■ **EXERCISE**: Rewrite the lines below from the one containing "Völkermords im Konzentrations- und" down through the one containing "Сервисы E-mail/СМС рассылок", changing "Биржи" to "Площадки" and leaving everything else as it is. Omit the pictures from your answer.

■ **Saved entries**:
<<<<

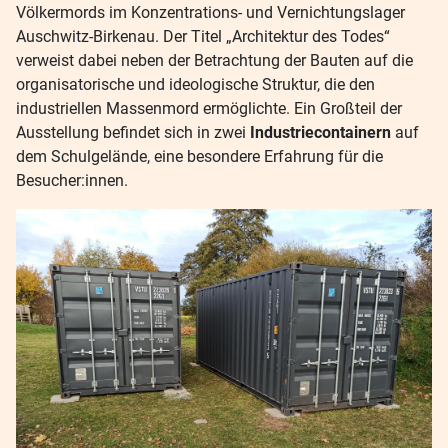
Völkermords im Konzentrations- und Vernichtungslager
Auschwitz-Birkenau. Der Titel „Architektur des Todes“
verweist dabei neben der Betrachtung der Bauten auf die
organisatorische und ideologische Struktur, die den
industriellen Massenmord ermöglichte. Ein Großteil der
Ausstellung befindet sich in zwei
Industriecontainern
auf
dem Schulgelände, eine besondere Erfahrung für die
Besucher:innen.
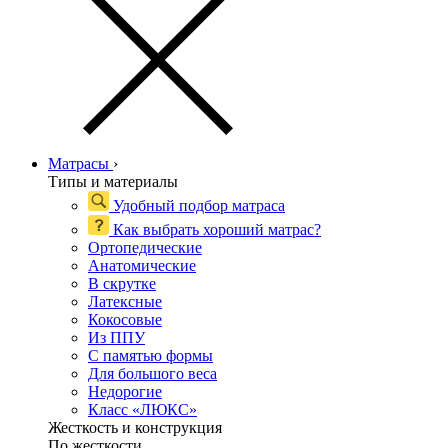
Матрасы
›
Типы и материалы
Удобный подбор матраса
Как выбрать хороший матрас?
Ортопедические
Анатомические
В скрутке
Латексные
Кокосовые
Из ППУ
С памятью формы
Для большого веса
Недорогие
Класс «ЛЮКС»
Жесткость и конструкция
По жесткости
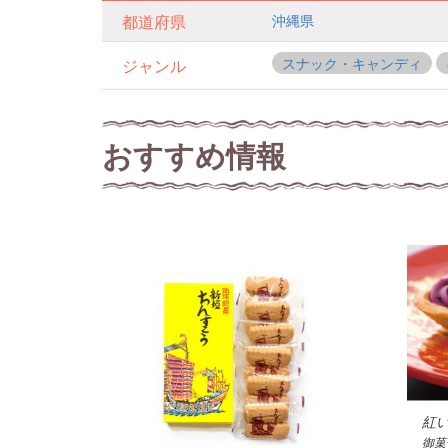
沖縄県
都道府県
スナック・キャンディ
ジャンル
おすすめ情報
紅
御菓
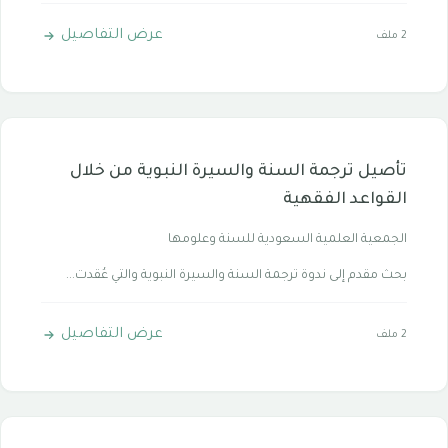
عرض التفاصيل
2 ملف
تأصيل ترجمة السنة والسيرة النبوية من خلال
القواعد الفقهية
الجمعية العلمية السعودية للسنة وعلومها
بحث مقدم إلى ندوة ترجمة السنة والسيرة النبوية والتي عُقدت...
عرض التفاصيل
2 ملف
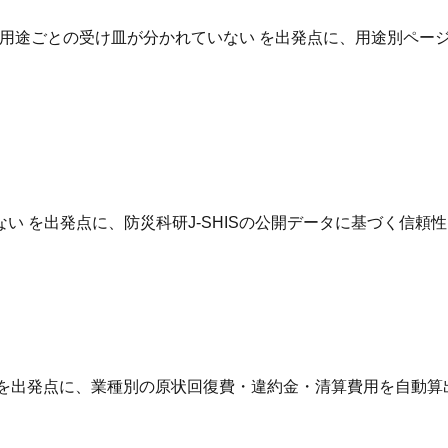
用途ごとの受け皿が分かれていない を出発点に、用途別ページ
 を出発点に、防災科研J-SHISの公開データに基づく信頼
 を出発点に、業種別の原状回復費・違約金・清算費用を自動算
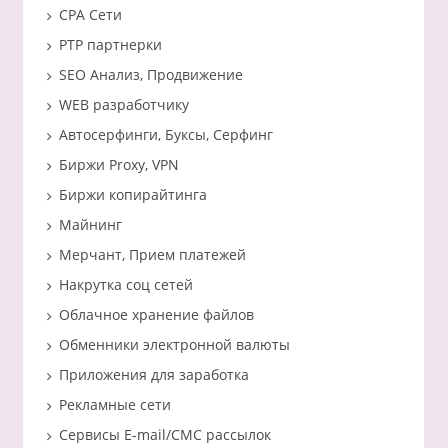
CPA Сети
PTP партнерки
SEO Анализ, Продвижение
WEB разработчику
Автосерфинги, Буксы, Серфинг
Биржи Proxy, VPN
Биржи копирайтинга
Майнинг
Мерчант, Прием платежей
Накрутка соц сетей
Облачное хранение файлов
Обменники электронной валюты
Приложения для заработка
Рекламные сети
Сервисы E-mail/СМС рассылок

>>>>
<<<<

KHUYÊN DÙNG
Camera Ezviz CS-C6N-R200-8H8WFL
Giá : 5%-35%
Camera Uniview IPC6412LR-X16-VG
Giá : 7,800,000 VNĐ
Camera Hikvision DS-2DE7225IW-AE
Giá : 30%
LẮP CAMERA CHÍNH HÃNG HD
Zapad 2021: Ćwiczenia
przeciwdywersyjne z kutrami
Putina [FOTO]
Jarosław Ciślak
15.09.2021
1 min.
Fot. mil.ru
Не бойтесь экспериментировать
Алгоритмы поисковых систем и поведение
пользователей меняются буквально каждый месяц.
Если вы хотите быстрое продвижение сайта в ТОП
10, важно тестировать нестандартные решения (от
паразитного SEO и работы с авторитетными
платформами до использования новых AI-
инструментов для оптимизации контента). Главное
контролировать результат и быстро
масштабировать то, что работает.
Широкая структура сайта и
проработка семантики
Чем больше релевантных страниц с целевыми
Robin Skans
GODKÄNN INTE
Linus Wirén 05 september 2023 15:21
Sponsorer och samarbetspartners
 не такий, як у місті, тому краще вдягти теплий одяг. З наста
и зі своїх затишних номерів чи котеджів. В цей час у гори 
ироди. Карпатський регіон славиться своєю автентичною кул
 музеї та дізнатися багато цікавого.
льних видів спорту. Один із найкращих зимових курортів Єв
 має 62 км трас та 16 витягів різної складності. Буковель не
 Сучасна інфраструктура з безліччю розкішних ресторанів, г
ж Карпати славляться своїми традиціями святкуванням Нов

>>>>

■ **ANSWER SECTION**:
Völkermords im Konzentrations- und Vernichtungslager
Auschwitz-Birkenau. Der Titel „Architektur des Todes“
verweist dabei neben der Betrachtung der Bauten auf die
organisatorische und ideologische Struktur, die den
industriellen Massenmord ermöglichte. Ein Großteil der
Ausstellung befindet sich in zwei
Industriecontainern
auf
dem Schulgelände, eine besondere Erfahrung für die
Besucher:innen.
Матрасы
›
Типы и материалы
Удобный подбор матраса
Как выбрать хороший матрас?
Ортопедические
Анатомические
В скрутке
Латексные
Кокосовые
Из ППУ
С памятью формы
Для большого веса
Недорогие
Класс «ЛЮКС»
Жесткость и конструкция
По жесткости
沖縄県
都道府県
スナック・キャンディ
ジャンル
おすすめ情報
紅
御菓
عرض التفاصيل
2 ملف
تأصيل ترجمة السنة والسيرة النبوية من خلال
القواعد الفقهية
الجمعية العلمية السعودية للسنة وعلومها
بحث مقدم إلى ندوة ترجمة السنة والسيرة النبوية والتي عُقدت...
عرض التفاصيل
2 ملف
用途ごとの受け皿が分かれていない を出発点に、用途別ページ
 を出発点に、防災科研J-SHISの公開データに基づく信頼
 を出発点に、業種別の原状回復費・違約金・清算費用を自動算
CPA Сети
PTP партнерки
SEO Анализ, Продвижение
WEB разработчику
Автосерфинги, Буксы, Серфинг
Площадки Proxy, VPN
Площадки копирайтинга
Майнинг
Мерчант, Прием платежей
Накрутка соц сетей
Облачное хранение файлов
Обменники электронной валюты
Приложения для заработка
Рекламные сети
Сервисы E-mail/СМС рассылок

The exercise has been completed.